From this we can conclude that while customs and manners therefore can tolerate non-sexual or non-essential forms of sexual gratification only to the degree and in the ways that these do not erode matrimony: they are allowable between man and wife in the privacy of the bedroom (or the kitchen floor, depending on how impatient you are.)

A virtuous society cannot hold up sexual non-essentials as a norm, or as a substitute or equal version of copulation, nor can a virtuous man allow his tastes, if his tastes run to that, to devolve into a neurosis or an obsession.

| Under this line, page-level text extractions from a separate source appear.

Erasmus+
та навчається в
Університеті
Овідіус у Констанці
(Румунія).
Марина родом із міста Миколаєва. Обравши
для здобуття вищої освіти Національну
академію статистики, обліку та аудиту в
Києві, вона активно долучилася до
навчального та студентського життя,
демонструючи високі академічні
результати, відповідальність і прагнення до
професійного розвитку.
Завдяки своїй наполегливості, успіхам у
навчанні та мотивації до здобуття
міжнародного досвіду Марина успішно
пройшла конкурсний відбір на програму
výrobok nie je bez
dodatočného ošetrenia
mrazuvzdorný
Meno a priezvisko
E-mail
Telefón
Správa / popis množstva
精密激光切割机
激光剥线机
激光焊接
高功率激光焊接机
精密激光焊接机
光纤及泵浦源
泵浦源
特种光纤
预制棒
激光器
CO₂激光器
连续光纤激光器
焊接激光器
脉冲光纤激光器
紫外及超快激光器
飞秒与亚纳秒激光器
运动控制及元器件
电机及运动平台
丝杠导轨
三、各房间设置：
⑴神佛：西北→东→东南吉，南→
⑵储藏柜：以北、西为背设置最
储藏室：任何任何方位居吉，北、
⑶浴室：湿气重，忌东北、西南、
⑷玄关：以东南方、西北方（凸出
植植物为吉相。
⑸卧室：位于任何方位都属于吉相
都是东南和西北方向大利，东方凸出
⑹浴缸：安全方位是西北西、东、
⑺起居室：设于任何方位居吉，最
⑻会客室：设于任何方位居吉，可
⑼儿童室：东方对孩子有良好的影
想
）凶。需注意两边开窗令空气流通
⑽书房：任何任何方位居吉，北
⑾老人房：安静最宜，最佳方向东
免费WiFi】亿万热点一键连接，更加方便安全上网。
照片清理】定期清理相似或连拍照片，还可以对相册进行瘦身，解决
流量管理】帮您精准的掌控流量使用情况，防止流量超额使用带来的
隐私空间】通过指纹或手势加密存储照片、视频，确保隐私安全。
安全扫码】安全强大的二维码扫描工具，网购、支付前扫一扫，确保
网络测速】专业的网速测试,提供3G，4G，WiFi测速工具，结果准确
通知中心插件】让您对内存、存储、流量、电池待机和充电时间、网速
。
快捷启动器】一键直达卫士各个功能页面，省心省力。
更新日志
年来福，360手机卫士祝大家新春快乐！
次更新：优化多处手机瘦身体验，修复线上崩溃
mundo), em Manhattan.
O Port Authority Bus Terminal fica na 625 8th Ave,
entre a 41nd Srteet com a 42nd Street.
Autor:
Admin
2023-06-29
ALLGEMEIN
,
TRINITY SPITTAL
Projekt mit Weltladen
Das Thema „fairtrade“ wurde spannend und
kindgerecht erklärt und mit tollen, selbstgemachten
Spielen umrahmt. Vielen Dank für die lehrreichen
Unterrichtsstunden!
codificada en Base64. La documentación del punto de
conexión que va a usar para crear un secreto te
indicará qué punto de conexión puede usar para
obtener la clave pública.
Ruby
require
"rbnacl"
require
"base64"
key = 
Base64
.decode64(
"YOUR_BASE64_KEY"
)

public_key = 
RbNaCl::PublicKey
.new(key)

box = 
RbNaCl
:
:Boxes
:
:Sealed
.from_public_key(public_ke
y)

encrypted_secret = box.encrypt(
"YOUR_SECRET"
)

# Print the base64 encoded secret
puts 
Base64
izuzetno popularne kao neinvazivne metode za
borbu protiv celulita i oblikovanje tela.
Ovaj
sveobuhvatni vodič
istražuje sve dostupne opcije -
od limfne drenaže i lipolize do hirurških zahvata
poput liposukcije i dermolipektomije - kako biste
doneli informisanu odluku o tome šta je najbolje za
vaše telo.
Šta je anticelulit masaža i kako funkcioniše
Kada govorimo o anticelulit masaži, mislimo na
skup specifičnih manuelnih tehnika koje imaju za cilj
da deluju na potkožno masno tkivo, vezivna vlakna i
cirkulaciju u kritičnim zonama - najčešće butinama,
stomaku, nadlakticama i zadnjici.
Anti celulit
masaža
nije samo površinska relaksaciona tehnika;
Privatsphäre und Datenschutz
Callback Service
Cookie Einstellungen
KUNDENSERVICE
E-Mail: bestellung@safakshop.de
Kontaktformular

I do not see that this standard is different from a common sense standard which might apply to drinking alcohol or gambling for money. If done in moderation, in certain times and settings, no opprobrium attached. When they become addictive, obsession, or neurotic, they become vices, and must be deterred.

Customs and manners therefore cannot support non-copulation forms of neurotic sexual deviance without eroding matrimony. The two are mutually exclusive.

Unfortunately, while practitioners of incest and bestiality can copulate, at least somewhat, practitioners of homosexuality are limited to sodomy, fellatio, cunnilingus, mutual masturbation. Whether we think homosexuality is nobler than incest or not, and no matter what status we give it, it still cannot escape the general prohibition against non-essential forms of sexual gratification neither leading to nor supporting copulation. The erotic love between Alcibiades and Socrates, no matter how otherwise noble and admirable, cannot be consummated.

While homosexuality in and of itself may or may not erode matrimony (the debate on that point is ongoing) the prudent magistrate when protecting matrimony must forbid not merely some, but all forms of extramarital, premarital and unchaste sex. If so, the Lawrence decision was incorrectly decided, on the grounds that even private sexual relations between consenting adults may have wider social consequences which it falls within the ambit of the state to regulation.

By this line of reasoning, non-essential forms of sexual gratification, when pursued outside marriage, constitute vice, and a chaste man would eschew it even if he lived in a society that approved and allowed for them.

Of course, homosexuality is not the main issue; it is barely even a side issue. The main issue is between the Libertine Position, which is the mainstream consensus of the modern West, and the Matrimonial Position, which within living memory had been.

The Libertine position all readers will recognize as the rallying cry of the Sexual Revolution. The Sexual Revolutionaries (as we might call the partisans thereof) currently support homosexuals because they have a harmony of interests, in the same way they supported women, or pretended to, as if it were in the best interests of women to be unprotected by marital laws and norms. The general disregard of the Sexual Revolutionaries for women I have outlined above, and at some length. My fear is that those prone to the vice of homosexuality will fall under the same dismissive disregard by the Revolutionaries once their object is achieved, and the Revolution will move on to some other target, perhaps supporting polygamy, or lowering the age of consent: rumbling and foreshadowing of that are already present.

So you will forgive me if I do not acknowledge the idea that by taking the Sexual Revolutionaries as my enemies, I necessarily must offend either women or homosexual men or even practitioners of other sexual abnormalities and peccadilloes.